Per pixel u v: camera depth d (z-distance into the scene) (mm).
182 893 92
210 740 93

---

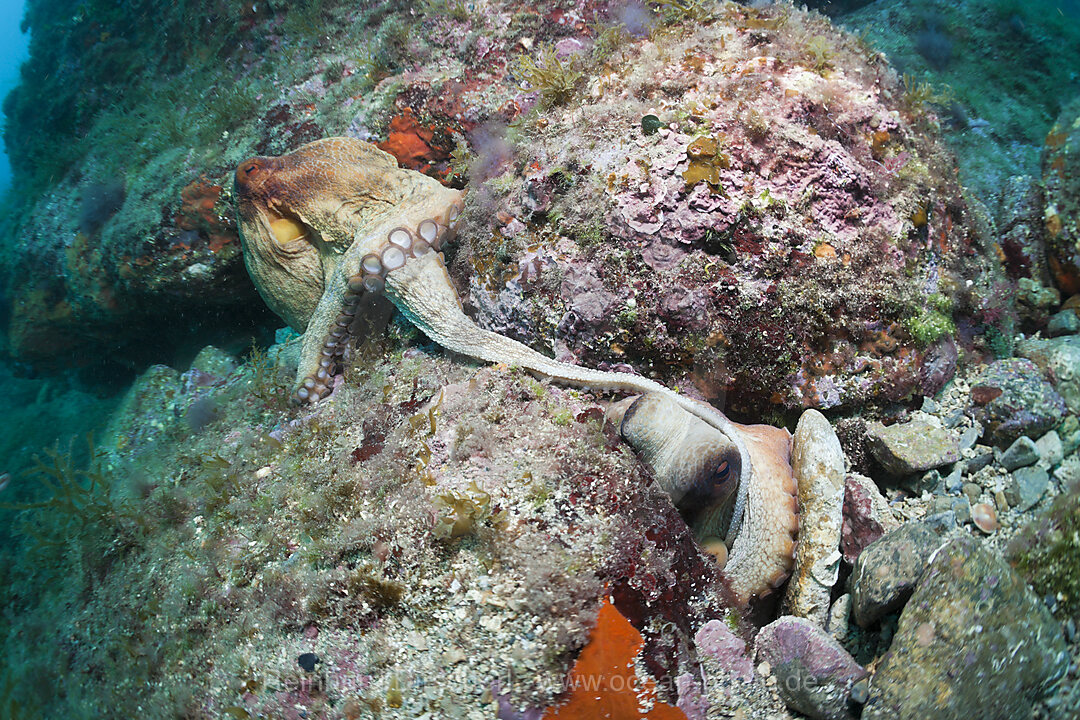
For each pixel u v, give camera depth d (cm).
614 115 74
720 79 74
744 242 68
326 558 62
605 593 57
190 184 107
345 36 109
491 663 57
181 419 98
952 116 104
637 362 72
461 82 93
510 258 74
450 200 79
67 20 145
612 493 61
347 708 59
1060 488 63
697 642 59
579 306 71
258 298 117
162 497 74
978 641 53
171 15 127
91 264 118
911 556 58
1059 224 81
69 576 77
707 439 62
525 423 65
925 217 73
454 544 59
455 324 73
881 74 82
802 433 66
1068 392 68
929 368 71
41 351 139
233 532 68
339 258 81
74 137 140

--

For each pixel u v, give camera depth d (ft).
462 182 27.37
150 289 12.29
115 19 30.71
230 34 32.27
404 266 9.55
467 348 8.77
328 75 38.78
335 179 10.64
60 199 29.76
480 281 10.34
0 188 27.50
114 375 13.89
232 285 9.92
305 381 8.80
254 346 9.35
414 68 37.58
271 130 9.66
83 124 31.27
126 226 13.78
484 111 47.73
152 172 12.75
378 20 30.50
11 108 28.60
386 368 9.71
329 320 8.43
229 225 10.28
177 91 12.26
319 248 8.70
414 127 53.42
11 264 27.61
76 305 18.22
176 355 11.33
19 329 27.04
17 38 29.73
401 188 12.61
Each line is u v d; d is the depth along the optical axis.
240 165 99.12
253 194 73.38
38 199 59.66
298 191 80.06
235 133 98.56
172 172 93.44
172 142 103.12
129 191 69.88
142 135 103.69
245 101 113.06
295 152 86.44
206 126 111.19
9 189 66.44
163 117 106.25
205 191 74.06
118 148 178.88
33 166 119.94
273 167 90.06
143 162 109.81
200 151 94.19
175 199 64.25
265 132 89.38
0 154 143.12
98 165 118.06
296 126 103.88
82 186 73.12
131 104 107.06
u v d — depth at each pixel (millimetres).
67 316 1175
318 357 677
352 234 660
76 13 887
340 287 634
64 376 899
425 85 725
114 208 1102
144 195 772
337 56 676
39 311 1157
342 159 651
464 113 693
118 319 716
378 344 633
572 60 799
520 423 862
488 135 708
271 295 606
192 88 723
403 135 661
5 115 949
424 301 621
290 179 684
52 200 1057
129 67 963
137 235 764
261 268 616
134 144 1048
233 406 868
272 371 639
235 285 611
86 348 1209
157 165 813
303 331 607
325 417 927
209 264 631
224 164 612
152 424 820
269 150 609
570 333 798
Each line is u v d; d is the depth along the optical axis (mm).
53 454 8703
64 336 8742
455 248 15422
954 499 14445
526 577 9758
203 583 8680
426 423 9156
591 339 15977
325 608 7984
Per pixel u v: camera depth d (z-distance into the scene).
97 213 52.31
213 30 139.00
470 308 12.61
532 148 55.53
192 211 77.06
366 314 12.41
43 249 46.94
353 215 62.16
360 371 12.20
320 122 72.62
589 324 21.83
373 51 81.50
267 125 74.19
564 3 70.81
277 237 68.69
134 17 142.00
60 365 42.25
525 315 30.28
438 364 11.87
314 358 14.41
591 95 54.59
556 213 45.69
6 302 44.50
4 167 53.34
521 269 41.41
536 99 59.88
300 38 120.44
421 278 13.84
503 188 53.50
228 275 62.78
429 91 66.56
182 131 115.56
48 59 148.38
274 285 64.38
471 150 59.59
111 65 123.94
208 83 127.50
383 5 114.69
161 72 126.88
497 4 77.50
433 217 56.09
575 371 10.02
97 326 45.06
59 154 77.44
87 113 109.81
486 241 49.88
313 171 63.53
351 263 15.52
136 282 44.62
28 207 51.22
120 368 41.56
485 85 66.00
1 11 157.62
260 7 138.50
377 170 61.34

The task: Gather all lines from the listing above in which "along" occurs.

Answer area:
Each line is u v d; d is the depth along the optical axis.
Each line is u v d; d is the depth along the optical axis (mm).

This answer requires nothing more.